When I forked out cash to EB Games for Battlefront, I couldn’t have given less of a shit what the trophies were. But built into the game itself is something very clever, capitalising on the obsessive fandom that is unique to the Star Wars franchise. It has a diorama. Once unlocked, this digital collection of 20 Star Wars character and vehicle models can be zoomed in on as appropriate sound effects are played. According to an in-game message from the developers, collecting them all signifies “true mastery” of the game.
For some reason this appealed to me, as if compelled by The Force itself. When you play a multiplayer game like Battlefront, there’s no story or over-arching quest to get through. You choose what game mode you and your mates want to play, then you play it. But playing to unlock the diorama figurines gave extra meaning to those multiplayer sessions. Winning each and every game and having fun doing so was still the primary goal, but now there was also a set of longer-term objectives to work toward.

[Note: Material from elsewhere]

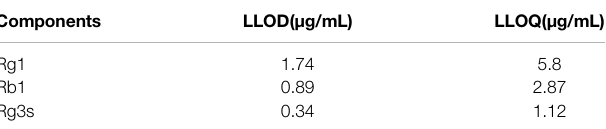
TABLE 3 | LLOD and LLOQ of HPLC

As I played, PlayStation trophy notifications kept popping up. After setting my sights on clocking that diorama, I couldn’t resist checking out the trophy list as well. Lo and behold, I’d achieved many of them already. There were only about six to go, all fairly easily achievable. In a multiplayer game, trophies are awarded for things like killing a certain amount of enemies in a certain way, or finishing a level within a fixed amount of time. It’s a lot more fun than finding some object in a godforsaken corner of an enormous open-world game’s map. There are boring search-the-map-for-collectibles trophies to unlock in Battlefront, too, but they don’t take long. With every other achievement almost within my grasp, taking care of this dull gameplay chore didn’t seem too bad.
Somehow the lure of the diorama had become an obsession with trophies. Many were very hard – one in particular was excruciating thanks to genuine flaws in the game’s construction that EA refuses to fix. But slowly and surely, I knocked off each and every one. It all seemed to be working toward a grand prize and I was hugely excited to see what that would be.
I shouldn’t have been.
As it turns out, when you climb that mountain and achieve those goals, nothing happens. There’s a moment or two of elation, a bog-standard notification pops up and then that’s that. Sure, the diorama screen says 20/20, but it doesn’t say “Hey Daniel, you are a true master now!” or give you anything special. My final trophy was for trampling 25 enemies to death with an AT-ST. On that final kill the victim was Luke Skywalker himself, a suitably epic way to score a platinum trophy. But then that was it. Again, nothing special happened.
On the PS4 trophies page I can see that I’ve won the platinum for Star Wars Battlefront and so can anyone else who browses my profile, but so what? That doesn’t mean anything at all, or at least it shouldn’t. I guess the same mammoth excitement that sent me to the cinema to see Star Wars: The Force Awakens five times so far also compelled me to complete the diorama and platinum the game, fooling me into becoming the sort of gamer I don’t understand. A trophy hunter. That ambition to achieve everything possible in the game consumed me. In its wake it left a pitiful emptiness.
Now I feel aimless. Playing the game is still fun, it still has those magical moments, but mostly it feels hollow. There’s no goal to work towards. Even if there was, I now know that achieving that goal would be just as pointless as I always believed it to be.
Stuff it. Back to Call of Duty as my regular multiplayer fix, I guess, at least until the first expansion pack comes out for Battlefront. When it does, I’ll probably have to check what new trophies are offered with it. Just having a look won’t hurt, will it?